Round 2 serving implementation: TTA + Confident/Possible/Refer tier

Implements the serving half of the handoff spec (2026-07-03-abstain-ux-serving-spec). Serving/client only — no weights change; runs on the deployed gen2a-medsiglip checkpoint. Branch: round2-abstain-serving.

What shipped

1. TTA in the predictor (`src/ai_service/src/core/models/predictor.py`)

Gen2Predictor.predict() gained a tta: bool = False argument. When on, each image is run through the model twice — original and horizontal flip (torch.flip(image, dims=[-1])) — and the sigmoid probabilities of every view are averaged before ranking. When off, behaviour is unchanged (the existing logit-space averaging across images).

Probability-space averaging is used for TTA (not logit-space) to match the measured gain: top-1 0.7360→0.7377, top-3 0.9276→0.9303.
StubPredictor.predict() accepts the same tta kwarg (ignored) so signatures stay compatible.
get_confidence_level (MC-dropout stars) is left untouched — separate mechanism.

Gated by config flag tta (env TTA, default false).

2. Tier decision in the diagnosis response

src/ai_service/src/api/v1/diagnosis.py now computes a tier from the max class probability (the model is well-calibrated, so raw max prob is the confidence):

tier	rule
confident	maxprob ≥ `tier_confident_threshold` (0.815)
possible	`tier_refer_threshold` (0.433) ≤ maxprob < confident
refer	maxprob < refer threshold

decide_tier() is a pure helper (unit-tested at the boundaries). Thresholds are config values (tier_confident_threshold, tier_refer_threshold; env TIER_CONFIDENT_THRESHOLD / TIER_REFER_THRESHOLD), not hardcoded — so they can be re-fit later on the dermatologist-cleaned test set.

3. Response contract

DiagnosisResponse (src/ai_service/src/schemas/diagnosis.py) adds: tier: "confident"|"possible"|"refer", confidence: float, refer_to_specialist: bool, highlight_count: int.

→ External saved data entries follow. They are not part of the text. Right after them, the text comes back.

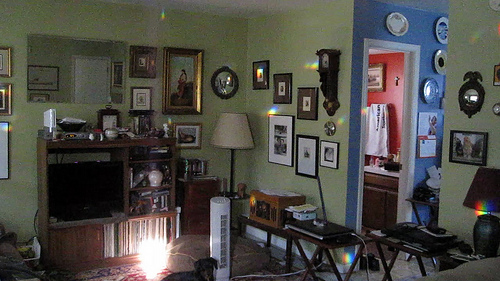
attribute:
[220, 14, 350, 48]
wall — green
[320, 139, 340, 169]
picture — hanging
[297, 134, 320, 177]
picture — hanging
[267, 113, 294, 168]
picture — hanging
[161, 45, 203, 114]
picture — gold, hanging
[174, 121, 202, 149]
picture — hanging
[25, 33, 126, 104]
mirror — large, glass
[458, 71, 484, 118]
mirror — glass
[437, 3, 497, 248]
wall — green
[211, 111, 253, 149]
lampshade — tan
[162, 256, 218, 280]
dog — black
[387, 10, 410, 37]
plate — hanging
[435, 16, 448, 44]
plate — hanging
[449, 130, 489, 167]
picture — hanging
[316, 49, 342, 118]
clock — brown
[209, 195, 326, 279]
fan — white, portable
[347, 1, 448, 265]
wall — blue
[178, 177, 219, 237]
shelf — for books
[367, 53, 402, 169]
wall — red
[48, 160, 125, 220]
tv — sectioned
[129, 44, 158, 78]
picture — hanging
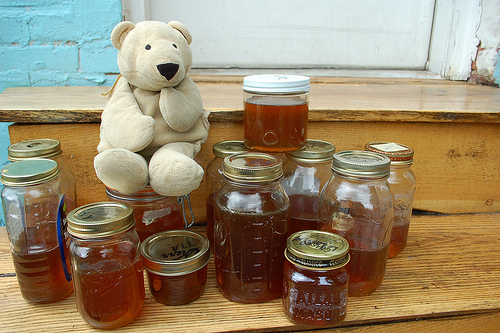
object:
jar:
[101, 176, 186, 244]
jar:
[210, 150, 291, 304]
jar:
[242, 73, 309, 151]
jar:
[66, 200, 143, 330]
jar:
[138, 229, 211, 306]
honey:
[243, 94, 308, 153]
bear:
[93, 20, 210, 197]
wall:
[386, 151, 422, 193]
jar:
[1, 156, 73, 304]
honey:
[12, 225, 75, 303]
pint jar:
[285, 230, 351, 326]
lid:
[243, 74, 312, 94]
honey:
[209, 186, 287, 306]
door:
[142, 1, 439, 70]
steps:
[309, 80, 500, 142]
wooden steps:
[0, 61, 499, 330]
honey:
[147, 264, 208, 306]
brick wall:
[0, 1, 122, 228]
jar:
[318, 151, 399, 298]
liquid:
[282, 262, 348, 328]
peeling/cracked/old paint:
[430, 0, 499, 87]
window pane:
[208, 29, 428, 69]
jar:
[284, 228, 352, 328]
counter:
[1, 82, 499, 332]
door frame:
[427, 0, 481, 84]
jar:
[364, 140, 416, 259]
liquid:
[388, 215, 410, 258]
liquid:
[348, 245, 388, 298]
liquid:
[214, 192, 291, 304]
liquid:
[244, 96, 309, 153]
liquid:
[68, 241, 146, 328]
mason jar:
[283, 230, 351, 325]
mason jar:
[214, 151, 292, 303]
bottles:
[1, 74, 418, 329]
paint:
[3, 0, 123, 227]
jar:
[215, 154, 293, 302]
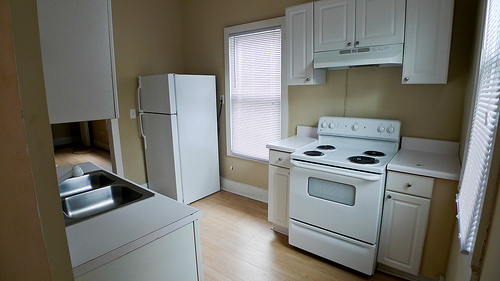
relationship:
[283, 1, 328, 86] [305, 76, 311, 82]
cabinet has knob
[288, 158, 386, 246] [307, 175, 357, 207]
oven has window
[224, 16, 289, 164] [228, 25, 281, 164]
blinds with blinds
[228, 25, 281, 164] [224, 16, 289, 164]
blinds covering blinds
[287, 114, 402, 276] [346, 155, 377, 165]
stove has burner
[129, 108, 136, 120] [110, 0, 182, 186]
light switch installed on wall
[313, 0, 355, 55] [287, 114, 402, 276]
cabinet over stove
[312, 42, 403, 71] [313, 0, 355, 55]
hood under cabinet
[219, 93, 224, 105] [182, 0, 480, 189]
outlet installed on wall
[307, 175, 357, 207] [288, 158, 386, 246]
window on front of oven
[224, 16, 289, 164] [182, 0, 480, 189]
blinds on middle of wall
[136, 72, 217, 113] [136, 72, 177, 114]
freezer has door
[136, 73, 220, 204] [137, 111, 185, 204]
freezer has door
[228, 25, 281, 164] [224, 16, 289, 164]
blinds hanging on blinds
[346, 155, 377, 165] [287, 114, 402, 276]
burner on top of stove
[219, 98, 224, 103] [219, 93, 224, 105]
refridgerator plug plugged in outlet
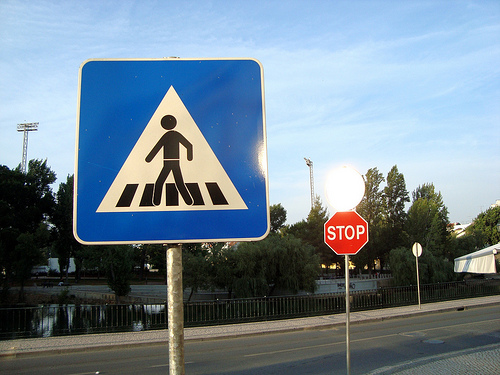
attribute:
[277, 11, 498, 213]
sky — blue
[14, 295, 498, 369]
road — two lane road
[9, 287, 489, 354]
sidewalk — on the side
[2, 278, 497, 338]
railings — metal, long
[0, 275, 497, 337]
rail — guard rail, metal , black 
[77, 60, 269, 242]
traffic sign — square, blue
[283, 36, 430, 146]
clouds — white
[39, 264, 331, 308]
water — in background, body of water, small 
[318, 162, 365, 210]
white light — large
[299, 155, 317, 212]
tower — cell phone tower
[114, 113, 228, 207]
figure — walking, of a person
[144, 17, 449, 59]
clouds — white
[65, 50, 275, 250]
sign — pedestrian walk sign, square, blue, white, pedestrian crossing sign, rectangle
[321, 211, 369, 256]
sign — stop sign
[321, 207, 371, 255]
sign — stop sign, octagon, red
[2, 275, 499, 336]
railing — iron, black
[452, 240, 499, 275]
canopy — white , large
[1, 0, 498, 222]
sky — blue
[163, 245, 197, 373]
pole — metal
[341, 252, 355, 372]
pole — metal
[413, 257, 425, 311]
pole — metal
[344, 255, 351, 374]
pole — metal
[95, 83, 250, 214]
triangle — white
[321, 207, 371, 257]
stop sign — white, red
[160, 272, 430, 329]
fence — iron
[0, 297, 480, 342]
lake — small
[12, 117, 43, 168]
lights — in background, metal arena lights, tall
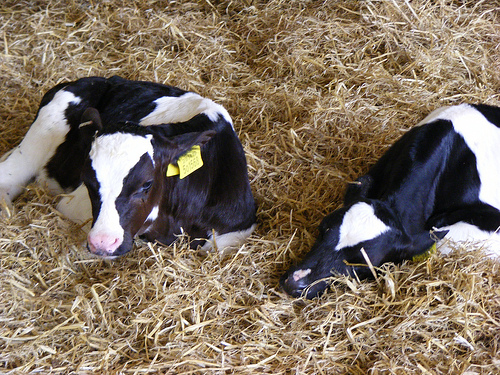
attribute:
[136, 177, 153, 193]
eye — dark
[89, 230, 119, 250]
nose — pink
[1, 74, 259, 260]
cow — resting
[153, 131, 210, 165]
ear — black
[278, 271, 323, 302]
nose — black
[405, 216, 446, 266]
ear — black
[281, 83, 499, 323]
cow — black, white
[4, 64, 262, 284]
cow — resting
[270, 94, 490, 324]
cow — sleeping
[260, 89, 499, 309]
cow — sleeping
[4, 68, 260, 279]
calf — black-and-white, black, white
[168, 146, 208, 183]
tag — yellow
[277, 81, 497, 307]
calf — black-and-white, black, white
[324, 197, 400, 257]
triangle — white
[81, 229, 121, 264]
nose — soft pink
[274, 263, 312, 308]
nose — soft black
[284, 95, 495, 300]
calf — laying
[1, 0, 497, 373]
straw — yellow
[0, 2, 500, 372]
straw pile — huge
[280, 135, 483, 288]
calf — black, white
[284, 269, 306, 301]
nose — black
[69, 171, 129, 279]
calf — black , white 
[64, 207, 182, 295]
nose — pink 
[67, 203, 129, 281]
nose — pink 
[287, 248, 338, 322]
nose — black 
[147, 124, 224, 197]
tag — yellow 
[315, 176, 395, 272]
spot — white 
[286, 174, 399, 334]
nose — black 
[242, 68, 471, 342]
cow — black , white 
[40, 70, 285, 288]
cow — white , black 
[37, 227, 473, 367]
straw — yellow 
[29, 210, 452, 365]
straw — yellow 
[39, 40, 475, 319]
cows — black , white 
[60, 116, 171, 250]
head — black 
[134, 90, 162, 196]
line — white 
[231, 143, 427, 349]
head — black 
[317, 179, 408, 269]
diamond — small , white 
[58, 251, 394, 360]
straw — yellow 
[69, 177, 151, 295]
nose — pink , big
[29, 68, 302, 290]
cow — white 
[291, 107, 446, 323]
cow — white , black 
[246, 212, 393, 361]
nose — black , big 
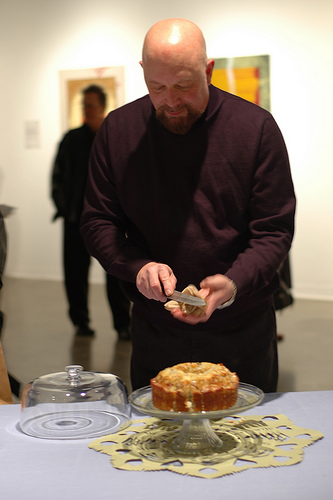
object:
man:
[76, 16, 295, 390]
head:
[138, 16, 215, 130]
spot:
[166, 20, 185, 45]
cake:
[150, 359, 238, 412]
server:
[129, 381, 265, 450]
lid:
[19, 362, 134, 441]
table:
[1, 390, 333, 500]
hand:
[136, 260, 177, 305]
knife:
[166, 287, 206, 308]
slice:
[166, 283, 206, 313]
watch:
[216, 275, 237, 309]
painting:
[68, 75, 119, 128]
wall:
[2, 1, 332, 299]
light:
[38, 20, 144, 143]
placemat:
[88, 416, 327, 481]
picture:
[213, 71, 257, 103]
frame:
[208, 54, 272, 110]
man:
[49, 77, 133, 338]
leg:
[61, 221, 90, 332]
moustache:
[154, 104, 197, 127]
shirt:
[78, 89, 297, 309]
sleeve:
[227, 120, 297, 297]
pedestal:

highlight_count is how many leading predictions the client highlights (the list is sorted, so these are the highest-prob ones). The client labels the first highlight_count as Recommended (confident tier) or Possible (possible tier) and the rest as Alternate:

confident → 1
possible → leading predictions with prob > possible_item_threshold (0.25), capped at 3 (top-1 always qualifies). e.g. 0.70/0.29/0.01 → 2.
refer → 0

A count (rather than a per-prediction label) keeps the change minimal and backwards-compatible, and keeps all the calibratable numbers (tier_confident_threshold, tier_refer_threshold, possible_item_threshold) in the ai-service config so they can be re-fit together on the GPU box.

Deviation from the spec, deliberate: the spec proposed predictions be the truncated tiered list (1 / 3 / []). We instead keep predictions as the full ranked list and let the client derive the tiered view from tier + confidence. Rationale: (a) both existing frontends already consume predictions as the full list, and (b) the confirmed UX is dermatologist-facing and shows all suggestions relabeled (top = “Recommended”/“Possible”, rest = “Alternate”), so the client needs the full list regardless. Truncating server-side would have broken that.

4. Gateway passthrough (`src/api_gateway/src/api/diagnosis.py`)

The /api/diagnosis handler extracted only predictions from the ai-service response. It now also forwards tier, confidence, and refer_to_specialist into the results dict that is persisted to RnRequest.response and returned to the clients.

Tests

decide_tier boundary tests (pure, always run).
Response-shape assertions extended for the new fields + tier/refer consistency.
TTA predictor test (model-gated) + a stub test asserting the tta kwarg is accepted.
uv run pytest: 12 passed, 17 skipped (model-gated without /models/gen2a). Ruff lint + format clean.

Do-after

Re-fit tier_confident_threshold / tier_refer_threshold on the dermatologist-cleaned test labels (current split has ~7–16% label noise).
Enable TTA=true in the deployed ai-service env via terraform (not ad hoc).
Client tier-based UI is a separate branch (rn_dermadetect + physician_portal), pending design review.